Page:Gautier - Histoire du romantisme, 1874.djvu/103

La bibliothèque libre.
Le texte de cette page a été corrigé et est conforme au fac-similé.


« Nous ne pouvons trop nous en souvenir, car ce plus beau de tous les rêves, nous l’avons fait les yeux ouverts et l’esprit plein de foi, d’enthousiasme et d’amour.

« Nous ne rêvions pas… quand on ne sait quel courant rapide nous avait poussés tous sur la même rive, afin que nous pussions trouver des échos pour nos voix indécises et des âmes ardentes pour nos âmes audacieuses et ferventes.

« Sainte et belle réunion, mon cher Théo, que celle où chacun était pour le frère qui aime, l’ami qui se dévoue et le compagnon de route qui fait oublier la longueur ou la fatigue du chemin.

« Réunions plus belles qu’on ne peut le dire, où tous souhaitaient le succès de tous sans exagération insensée et sans vanité collective, où chacun de nous offrait de prêter son épaule au pied de celui qui voulait tenter de gravir et d’atteindre.

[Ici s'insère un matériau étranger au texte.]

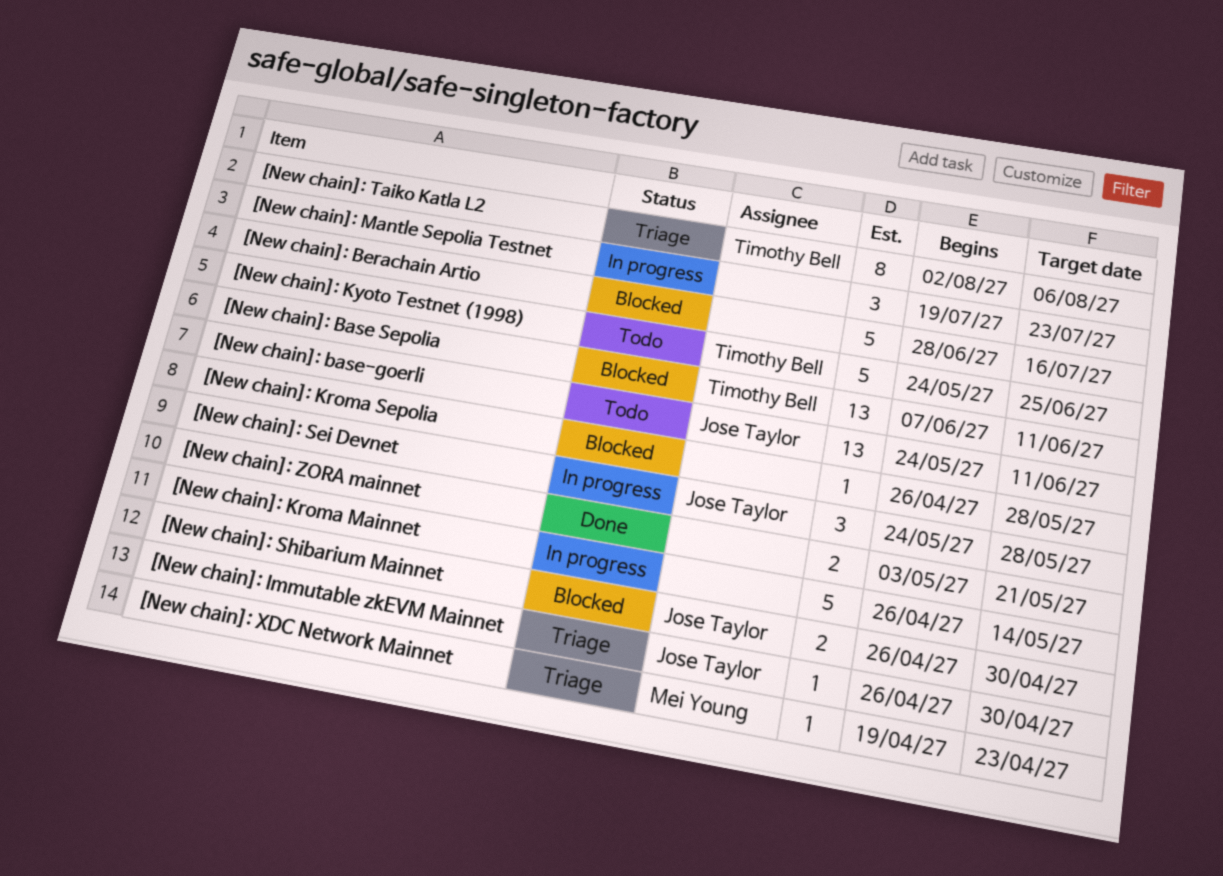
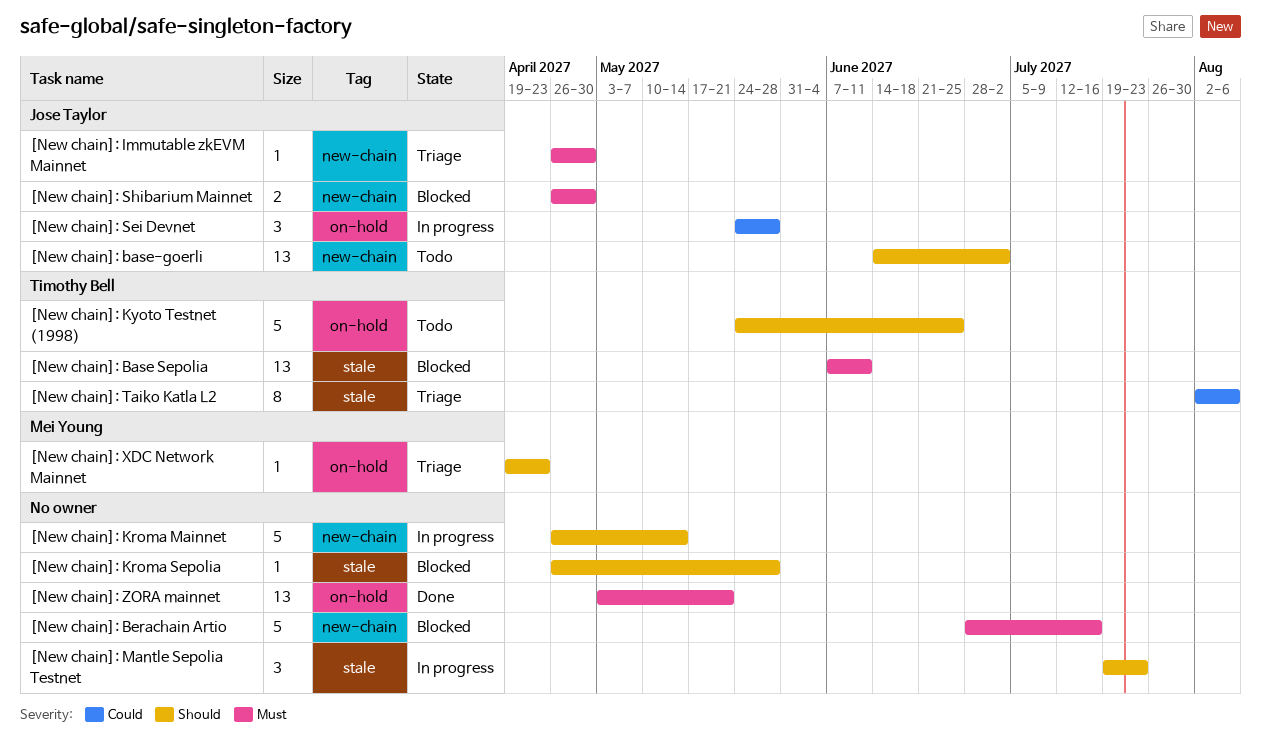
[New chain]: base-goerli, start: May 24 -> Jun 14
[New chain]: base-goerli, due: Jun 11 -> Jul 2
[New chain]: ZORA mainnet, estimate: 2 -> 13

« Lesquels de nous étaient les riches ou les prédestinés ? Nous l’ignorions, car nous formions une famille sans Benjamin et sans droit d’aînesse. Tandis que les fouriéristes faisaient des phalanstères les saint-simoniens de nouveaux contrats sociaux, les démocrates des projets, sourds à tous ces bourdonnements d’alors, nous n’entendions que le murmure de l’art qui s’agitait dans l’enfantement d’un progrès. La plume, le pinceau, la lyre et le ciseau du statuaire étaient nos seules armes, les grands maîtres nos seuls dieux, et l’art le seul drapeau que nous voulions faire flotter et défendre.